Una partecipazione che la premier sintetizza parlando di una ricorrenza 'che non rappresenta soltanto una data storica ma racconta il cammino che gli italiani hanno saputo costruire insieme, con storie di sacrificio, coraggio, unità, solidarietà e impegno, generazione dopo generazione'. Ottanta anni di Repubblica, di libertà e di partecipazione - aggiunge - 'ci rendono orgogliosi e riconoscenti verso chi ci ha preceduto e ha contribuito a edificare le fondamenta della nostra comunità nazionale. Ma allo stesso tempo, ci ricordano la responsabilità che ciascuno di noi ha nel custodire e rafforzare ogni giorno questo patrimonio, al servizio della Patria e delle generazioni future'. Un quadro di partecipazione corale che accomuna con la presenza e le parole, almeno per un giorno, il mondo della politica. Anche se dal conteggio dei partecipanti (il governo quasi al completo) risulta ancora una volta assente dai festeggiamenti il vicepremier Matteo Salvini (che poi fa sapere di aver 'passato tutta la mattinata al lavoro su trasporti e opere pubbliche da completare, Pnrr in primis, con l'obiettivo fra gli altri di evitare lo sciopero dei ferrovieri per il prossimo 11 giugno'). Una assenza notata dai cronisti che stavano seguendo i vertici istituzionali e i leader politici tra il Vittoriano e i Fori. Che si accompagna comunque ad assenze di peso anche sul fronte delle opposizioni.

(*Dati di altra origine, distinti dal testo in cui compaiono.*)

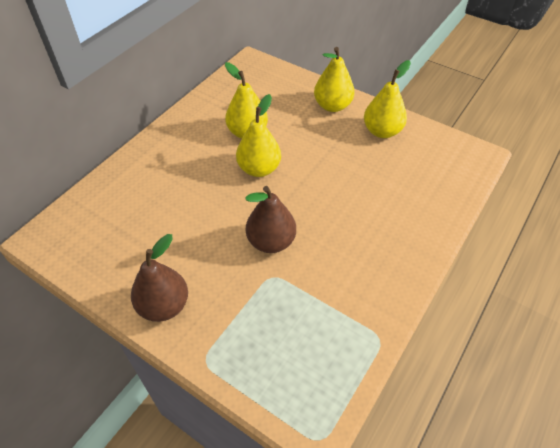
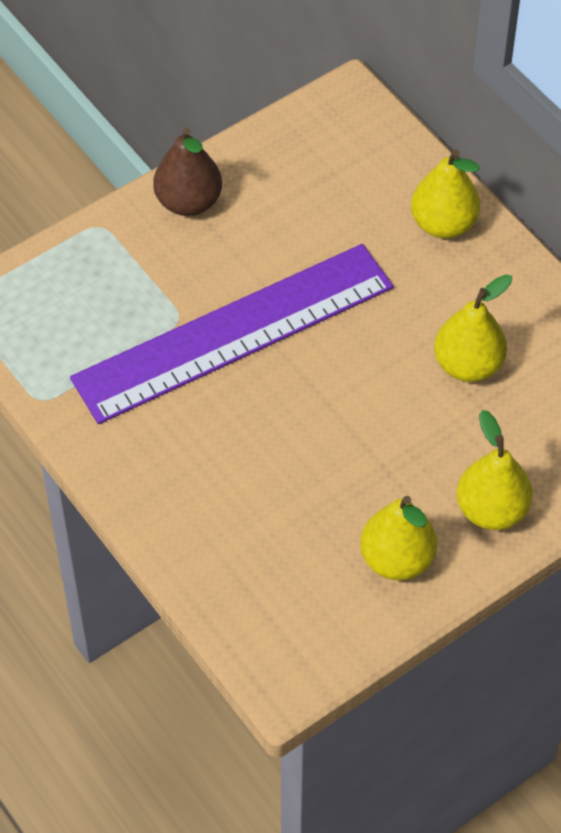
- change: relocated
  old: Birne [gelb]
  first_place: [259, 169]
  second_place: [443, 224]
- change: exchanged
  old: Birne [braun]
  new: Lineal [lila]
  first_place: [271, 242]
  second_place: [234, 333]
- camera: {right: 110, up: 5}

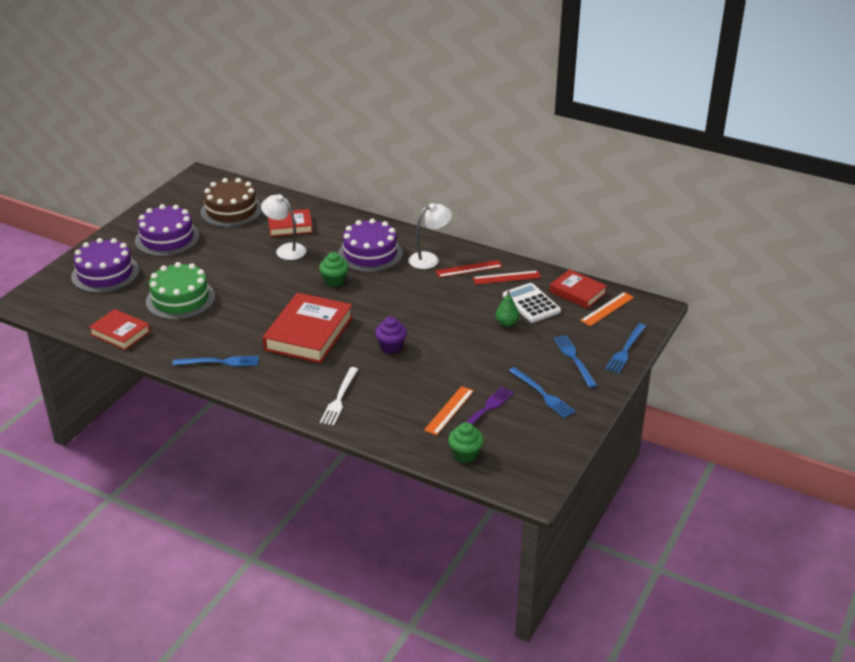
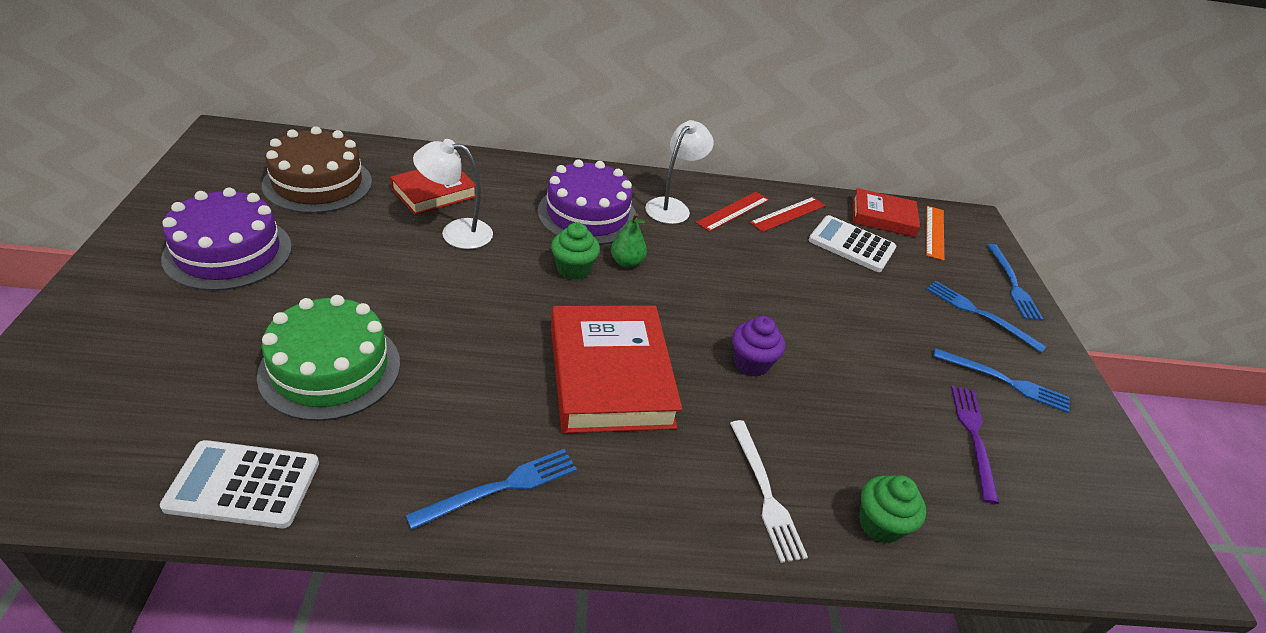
- change: missing
  old: Kuchen [lila]
  first_place: [105, 273]
- change: relocated
  old: Birne [grün]
  first_place: [506, 323]
  second_place: [626, 262]
- change: exchanged
  old: Buch [rot]
  new: Taschenrechner [weiß]
  first_place: [120, 333]
  second_place: [243, 485]
- change: missing
  old: Lineal [orange]
  first_place: [449, 410]
- change: relocated
  old: Muffin [grün]
  first_place: [465, 455]
  second_place: [880, 524]
- camera: {right: -35, up: 5}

Mancano infatti all'appello anche i leader del Pd Elly Schlein e dei 5 Stelle Giuseppe Conte. Il presidente del Senato, La Russa, interpellato al riguardo a margine dei festeggiamenti, rilancia dicendo di non aver visto un capigruppo" di opposizione "tranne quelli di Italia Viva'. Per poi aggiungere: 'Io non chiedo mai dove sono, sono altri che hanno la mania di chiedere dove sono gli altri. La delegazione del Carroccio era comunque rappresentata, tra gli altri, dal ministro dell'Economia Giancarlo Giorgetti e da altri esponenti della del partito di via Bellerio. Così come erano presenti molti altri esponenti di tutti i partiti di maggioranza e opposizione. Un quadro che però non convince Osvaldo Napoli di Azione che va giù pesante sulle assenze: 'I rappresentanti di Putin in Italia, cioè Matteo Salvini e Giuseppe Conte, hanno scelto in coerenza con la loro posizione di disertare la sfilata del 2 giugno per celebrare l'80/mo della Repubblica. Sorprende, ma fino a un certo punto, che a loro si sia associata Elly Schlein. Nel complesso una figura meschina delle opposizioni radicali e del governo stesso visto che una sua componente contesta apertamente la politica estera e di difesa'. La segretaria dem celebra in ogni caso il 2 giugno intervenendo con una nota: 'è il 'giorno in cui l'Italia 80 anni fa scelse di aprire una pagina nuova della sua storia, dopo gli orrori della guerra, del fascismo e della negazione delle libertà fondamentali. Ed è il giorno in cui donne e uomini decidono di costruire insieme il futuro e si mettono in fila per votare dando forza a una svolta democratica che cambia per sempre il Paese, scegliendo la Repubblica. In quello che è anche il primo e fondamentale voto delle donne', scrive tra l'altro, associandosi alle considerazioni di diversi altri esponenti del centrodestra e del centrosinistra, uniti sul senso del 2 giugno come giornata del ricordo di un momento decisivo per il Paese. Un giorno - per dirla con le parole del Capo dello Stato - che 'segnò il compimento di un atto di libertà senza precedenti'.